Rolston has ideas about what would help local businesses. “Get that trolley sorted out. It’s a wasted piece of equipment — no one rides it,” he said, referring to the green trolley operated by Putnam County on weekends throughout the tourist season. “And parking now is the worst it’s ever been.” He said it was a mistake for the village to eliminate the parking enforcement officer who, he said, “kept some semblance of order” on Main Street.
He also has thoughts for new business owners. “Sell only what people can carry; be consistent with your hours and probably the most important thing: Get involved with the community.”
A Main Street rarity
Carolyn Merante, owner of Carolyn’s Flower Shoppe, is a rarity among Main Street business owners. She comes from Cold Spring. “I was born and raised here — and so was my dad,” she said. “And my husband [John] too.” Merante and her father opened the flower shop in 1976. Winter does not pose a challenge. “I have all the holidays … and people still die in winter,” she said, adding that funerals have always been a significant part of her business. Merante is also one of very few local shopkeepers with no complaint about parking — thanks to the store’s large parking lot. She, too, has seen change. “A lot of people used to buy flats of annual flowers,” she said. “I sell hardly any now.”
Big stores changed things. “You can’t compete with Home Depot and Walmart,” she said. The key to her success over almost four decades? “You have to be persistent and you have to be here. I’m here from 9 to 5, Monday through Saturday.” She isn’t envious of young new business owners. “Times are tough,” she said. “I’m planning for retirement in the near future.”
Selling an experience
The Pig Hill Inn is a Cold Spring bed-and-breakfast. Unlike many of her fellow business owners, Vera Keil didn’t move to Cold Spring to set up shop. “We moved here in 1978 because I wanted my son to be born here. I didn’t buy the inn until 1998.” A native of Prague, in the Czech Republic, Keil describes the inn’s peak season of April through November as “crazy.” As for winter, “We kind of look forward to it,” she said. She explained that the inn still books to capacity on weekends, but the slower weekdays are a time to catch up on work that can’t be done during peak period. Location has been a big plus. “We’re very fortunate to be so close to the train. It’s a big advantage,” she said.

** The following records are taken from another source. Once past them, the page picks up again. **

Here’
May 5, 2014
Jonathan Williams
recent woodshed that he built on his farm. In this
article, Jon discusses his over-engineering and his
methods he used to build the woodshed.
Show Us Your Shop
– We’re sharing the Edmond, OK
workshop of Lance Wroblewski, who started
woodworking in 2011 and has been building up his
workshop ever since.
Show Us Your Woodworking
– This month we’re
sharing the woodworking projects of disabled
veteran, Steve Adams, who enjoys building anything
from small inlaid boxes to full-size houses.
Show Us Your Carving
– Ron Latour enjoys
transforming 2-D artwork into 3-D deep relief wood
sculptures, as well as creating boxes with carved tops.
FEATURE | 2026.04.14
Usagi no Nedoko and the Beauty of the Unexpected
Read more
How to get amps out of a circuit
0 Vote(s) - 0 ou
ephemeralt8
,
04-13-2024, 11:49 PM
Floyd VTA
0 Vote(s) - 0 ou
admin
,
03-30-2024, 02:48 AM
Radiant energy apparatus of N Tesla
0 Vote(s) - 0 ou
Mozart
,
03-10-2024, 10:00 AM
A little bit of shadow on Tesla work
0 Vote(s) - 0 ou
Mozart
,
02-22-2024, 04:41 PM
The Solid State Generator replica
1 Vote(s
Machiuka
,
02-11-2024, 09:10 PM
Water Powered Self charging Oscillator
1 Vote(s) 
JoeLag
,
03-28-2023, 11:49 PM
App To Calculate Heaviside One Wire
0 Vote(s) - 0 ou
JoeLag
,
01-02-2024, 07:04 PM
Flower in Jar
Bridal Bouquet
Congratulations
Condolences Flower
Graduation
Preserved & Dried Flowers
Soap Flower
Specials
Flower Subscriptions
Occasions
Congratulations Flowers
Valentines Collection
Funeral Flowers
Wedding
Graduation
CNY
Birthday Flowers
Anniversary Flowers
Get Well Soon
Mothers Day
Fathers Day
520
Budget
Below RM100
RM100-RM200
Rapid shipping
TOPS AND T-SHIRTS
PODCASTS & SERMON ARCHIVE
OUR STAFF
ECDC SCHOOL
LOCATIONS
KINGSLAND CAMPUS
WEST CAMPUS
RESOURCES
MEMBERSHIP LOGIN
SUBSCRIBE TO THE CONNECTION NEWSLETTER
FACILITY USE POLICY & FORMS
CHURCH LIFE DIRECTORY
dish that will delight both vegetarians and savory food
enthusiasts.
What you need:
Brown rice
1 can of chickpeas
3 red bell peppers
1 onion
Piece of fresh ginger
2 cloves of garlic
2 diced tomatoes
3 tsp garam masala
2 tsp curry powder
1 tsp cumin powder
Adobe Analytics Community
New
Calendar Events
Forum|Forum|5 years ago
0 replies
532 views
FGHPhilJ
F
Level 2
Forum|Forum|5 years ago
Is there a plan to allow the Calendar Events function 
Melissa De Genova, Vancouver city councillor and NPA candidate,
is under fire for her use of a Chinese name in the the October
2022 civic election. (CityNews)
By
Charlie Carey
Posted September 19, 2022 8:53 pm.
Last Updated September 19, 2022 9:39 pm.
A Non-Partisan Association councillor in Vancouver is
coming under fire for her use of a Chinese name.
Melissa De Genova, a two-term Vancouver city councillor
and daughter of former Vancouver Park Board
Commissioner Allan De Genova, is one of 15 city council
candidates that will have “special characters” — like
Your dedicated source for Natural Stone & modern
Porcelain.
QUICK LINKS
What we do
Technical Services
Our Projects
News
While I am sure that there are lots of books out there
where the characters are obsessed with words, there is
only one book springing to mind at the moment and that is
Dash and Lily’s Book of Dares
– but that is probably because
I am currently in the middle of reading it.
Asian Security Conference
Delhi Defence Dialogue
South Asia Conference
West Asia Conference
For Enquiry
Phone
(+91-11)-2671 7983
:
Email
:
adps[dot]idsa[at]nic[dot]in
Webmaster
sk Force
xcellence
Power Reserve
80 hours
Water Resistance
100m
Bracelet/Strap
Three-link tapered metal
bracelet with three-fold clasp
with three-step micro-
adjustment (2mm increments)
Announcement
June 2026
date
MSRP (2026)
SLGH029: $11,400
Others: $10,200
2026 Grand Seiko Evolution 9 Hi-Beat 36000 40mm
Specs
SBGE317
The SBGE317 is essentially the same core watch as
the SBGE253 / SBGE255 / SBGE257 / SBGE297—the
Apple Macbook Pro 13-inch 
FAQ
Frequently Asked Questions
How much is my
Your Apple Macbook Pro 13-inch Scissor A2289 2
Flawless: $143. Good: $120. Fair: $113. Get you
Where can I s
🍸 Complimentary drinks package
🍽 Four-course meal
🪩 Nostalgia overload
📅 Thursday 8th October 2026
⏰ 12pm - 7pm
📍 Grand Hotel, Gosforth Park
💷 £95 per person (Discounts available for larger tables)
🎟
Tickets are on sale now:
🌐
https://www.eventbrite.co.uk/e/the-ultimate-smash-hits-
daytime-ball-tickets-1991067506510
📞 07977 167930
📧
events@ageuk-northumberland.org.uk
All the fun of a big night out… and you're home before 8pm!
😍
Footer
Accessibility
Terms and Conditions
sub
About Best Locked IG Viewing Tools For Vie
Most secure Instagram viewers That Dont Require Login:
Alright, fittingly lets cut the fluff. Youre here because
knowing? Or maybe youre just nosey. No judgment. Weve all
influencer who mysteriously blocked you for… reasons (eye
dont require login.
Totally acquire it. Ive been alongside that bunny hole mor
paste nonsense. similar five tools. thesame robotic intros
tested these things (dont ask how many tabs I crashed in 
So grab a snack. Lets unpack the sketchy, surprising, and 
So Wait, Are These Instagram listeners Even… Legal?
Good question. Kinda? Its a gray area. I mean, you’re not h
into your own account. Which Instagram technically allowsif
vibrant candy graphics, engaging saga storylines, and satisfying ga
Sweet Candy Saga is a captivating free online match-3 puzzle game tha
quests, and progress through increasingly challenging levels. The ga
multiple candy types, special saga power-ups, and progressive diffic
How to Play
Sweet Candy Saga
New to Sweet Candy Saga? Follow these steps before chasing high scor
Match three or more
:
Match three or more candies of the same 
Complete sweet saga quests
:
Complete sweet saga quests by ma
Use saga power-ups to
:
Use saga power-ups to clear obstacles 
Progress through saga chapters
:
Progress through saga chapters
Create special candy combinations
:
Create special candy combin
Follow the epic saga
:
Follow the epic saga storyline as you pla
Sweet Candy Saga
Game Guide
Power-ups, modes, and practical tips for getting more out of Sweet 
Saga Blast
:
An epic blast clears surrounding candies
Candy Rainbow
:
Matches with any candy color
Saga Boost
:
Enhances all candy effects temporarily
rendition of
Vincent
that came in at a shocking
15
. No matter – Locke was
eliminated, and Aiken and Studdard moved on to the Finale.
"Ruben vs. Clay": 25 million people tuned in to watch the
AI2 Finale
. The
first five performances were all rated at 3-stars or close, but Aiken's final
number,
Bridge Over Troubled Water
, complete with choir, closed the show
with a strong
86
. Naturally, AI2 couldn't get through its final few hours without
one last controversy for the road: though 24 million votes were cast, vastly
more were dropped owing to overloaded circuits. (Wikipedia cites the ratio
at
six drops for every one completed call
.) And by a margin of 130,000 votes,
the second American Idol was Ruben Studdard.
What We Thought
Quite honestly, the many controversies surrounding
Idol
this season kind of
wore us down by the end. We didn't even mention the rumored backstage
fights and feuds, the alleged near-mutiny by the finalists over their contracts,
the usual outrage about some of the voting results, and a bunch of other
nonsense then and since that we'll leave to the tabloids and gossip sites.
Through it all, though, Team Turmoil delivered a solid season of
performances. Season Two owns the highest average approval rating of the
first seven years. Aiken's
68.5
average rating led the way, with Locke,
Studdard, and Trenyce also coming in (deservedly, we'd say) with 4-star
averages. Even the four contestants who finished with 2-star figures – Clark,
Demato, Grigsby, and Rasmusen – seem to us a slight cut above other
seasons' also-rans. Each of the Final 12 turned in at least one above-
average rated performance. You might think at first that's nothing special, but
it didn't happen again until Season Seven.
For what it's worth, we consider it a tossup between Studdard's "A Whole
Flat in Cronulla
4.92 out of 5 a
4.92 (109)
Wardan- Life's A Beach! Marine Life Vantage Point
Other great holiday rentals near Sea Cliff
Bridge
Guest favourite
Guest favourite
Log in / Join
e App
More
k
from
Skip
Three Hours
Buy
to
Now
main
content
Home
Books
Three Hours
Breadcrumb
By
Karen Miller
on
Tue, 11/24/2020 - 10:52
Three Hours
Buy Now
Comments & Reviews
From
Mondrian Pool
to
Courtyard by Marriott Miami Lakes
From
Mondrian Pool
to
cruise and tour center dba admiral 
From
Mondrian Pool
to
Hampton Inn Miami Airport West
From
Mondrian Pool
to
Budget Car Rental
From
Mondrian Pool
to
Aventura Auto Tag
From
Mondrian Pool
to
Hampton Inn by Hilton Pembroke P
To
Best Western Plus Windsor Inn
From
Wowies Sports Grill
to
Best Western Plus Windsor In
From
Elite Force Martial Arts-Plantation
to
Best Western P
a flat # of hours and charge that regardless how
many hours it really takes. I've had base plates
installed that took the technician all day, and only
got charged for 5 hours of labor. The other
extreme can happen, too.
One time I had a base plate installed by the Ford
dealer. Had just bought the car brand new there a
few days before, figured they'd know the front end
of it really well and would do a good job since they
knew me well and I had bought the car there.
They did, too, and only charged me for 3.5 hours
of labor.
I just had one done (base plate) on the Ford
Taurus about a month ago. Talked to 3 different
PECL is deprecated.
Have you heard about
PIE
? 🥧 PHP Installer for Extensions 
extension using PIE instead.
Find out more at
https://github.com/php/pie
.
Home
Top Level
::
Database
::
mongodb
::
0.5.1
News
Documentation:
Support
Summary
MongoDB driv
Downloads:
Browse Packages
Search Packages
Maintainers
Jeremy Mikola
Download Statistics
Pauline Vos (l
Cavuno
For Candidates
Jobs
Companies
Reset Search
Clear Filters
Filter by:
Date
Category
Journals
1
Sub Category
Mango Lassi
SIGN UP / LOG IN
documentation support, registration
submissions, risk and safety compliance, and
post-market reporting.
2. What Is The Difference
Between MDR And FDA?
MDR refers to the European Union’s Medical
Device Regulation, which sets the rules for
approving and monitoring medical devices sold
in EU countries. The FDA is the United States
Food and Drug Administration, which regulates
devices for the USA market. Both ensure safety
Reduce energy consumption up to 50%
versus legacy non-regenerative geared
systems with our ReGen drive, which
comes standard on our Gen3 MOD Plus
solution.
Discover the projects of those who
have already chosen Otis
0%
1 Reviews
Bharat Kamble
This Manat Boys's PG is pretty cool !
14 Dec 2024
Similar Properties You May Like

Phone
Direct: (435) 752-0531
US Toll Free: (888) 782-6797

Marketing has been a major factor in success. Keil said she sells an experience — an atmosphere that is “friendly and cozy, with great breakfasts and a staff willing to do almost anything for guests,” offering a place very different from a hotel. “People think of our inn as a home away from home.” That comfort-level means repeat customers. “Some people come here four or five times a year,” Keil said. Repeat business also means good word-of-mouth promotion. “It’s the best advertising you can get,” she said. Keil also pointed to the inn’s website and consistent, positive reviews on BedandBreakfast.com and Trip Advisor as being very helpful.
For Keil, there is no magic to success. “You have to work hard, be dedicated and friendly. Basically you just have to treat people the way you’d like to be treated.”